> Data shown
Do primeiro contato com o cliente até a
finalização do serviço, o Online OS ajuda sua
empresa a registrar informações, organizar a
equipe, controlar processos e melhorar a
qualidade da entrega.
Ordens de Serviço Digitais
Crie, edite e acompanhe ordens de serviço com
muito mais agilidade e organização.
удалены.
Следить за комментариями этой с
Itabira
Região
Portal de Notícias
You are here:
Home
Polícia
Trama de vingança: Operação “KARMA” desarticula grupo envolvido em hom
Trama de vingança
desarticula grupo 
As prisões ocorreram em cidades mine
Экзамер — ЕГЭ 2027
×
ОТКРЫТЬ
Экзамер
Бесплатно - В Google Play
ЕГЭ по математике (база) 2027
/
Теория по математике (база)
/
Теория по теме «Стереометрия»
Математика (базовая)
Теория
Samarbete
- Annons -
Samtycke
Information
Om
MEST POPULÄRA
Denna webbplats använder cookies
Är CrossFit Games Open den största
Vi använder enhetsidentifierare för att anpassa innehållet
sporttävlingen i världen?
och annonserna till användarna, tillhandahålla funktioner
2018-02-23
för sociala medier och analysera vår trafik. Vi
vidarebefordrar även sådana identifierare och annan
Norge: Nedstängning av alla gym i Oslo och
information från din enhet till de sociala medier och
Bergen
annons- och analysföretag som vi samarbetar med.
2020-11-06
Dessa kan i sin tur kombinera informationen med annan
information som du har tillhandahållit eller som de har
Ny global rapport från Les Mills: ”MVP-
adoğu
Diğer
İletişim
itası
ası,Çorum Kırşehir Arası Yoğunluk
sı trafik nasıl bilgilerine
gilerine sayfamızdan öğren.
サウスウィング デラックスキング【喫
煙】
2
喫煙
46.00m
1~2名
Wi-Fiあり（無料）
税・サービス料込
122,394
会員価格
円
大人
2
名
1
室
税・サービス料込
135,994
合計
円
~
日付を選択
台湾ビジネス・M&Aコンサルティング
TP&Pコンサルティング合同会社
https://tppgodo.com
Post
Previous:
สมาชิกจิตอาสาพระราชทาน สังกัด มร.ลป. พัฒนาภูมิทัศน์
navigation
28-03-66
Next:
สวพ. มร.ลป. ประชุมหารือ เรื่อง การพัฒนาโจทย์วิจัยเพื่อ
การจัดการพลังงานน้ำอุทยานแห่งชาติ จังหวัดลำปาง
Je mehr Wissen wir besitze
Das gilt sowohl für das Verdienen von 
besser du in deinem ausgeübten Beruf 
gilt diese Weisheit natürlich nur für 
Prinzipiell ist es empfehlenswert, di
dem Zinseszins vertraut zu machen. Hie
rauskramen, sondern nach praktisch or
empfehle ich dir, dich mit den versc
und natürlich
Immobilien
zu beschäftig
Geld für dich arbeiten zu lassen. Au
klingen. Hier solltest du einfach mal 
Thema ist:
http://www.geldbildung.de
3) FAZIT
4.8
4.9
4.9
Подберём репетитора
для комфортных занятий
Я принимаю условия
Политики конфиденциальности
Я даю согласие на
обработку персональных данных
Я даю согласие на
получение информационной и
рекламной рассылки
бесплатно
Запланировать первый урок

> What to produce
When the line with "Norge: Nedstängning av alla gym i Oslo och" is reached in the data above, start copying there, and copy each line exactly until the line with "information som du" has been copied; copy nothing else.

> Response below
Norge: Nedstängning av alla gym i Oslo och
information från din enhet till de sociala medier och
Bergen
annons- och analysföretag som vi samarbetar med.
2020-11-06
Dessa kan i sin tur kombinera informationen med annan
information som du har tillhandahållit eller som de har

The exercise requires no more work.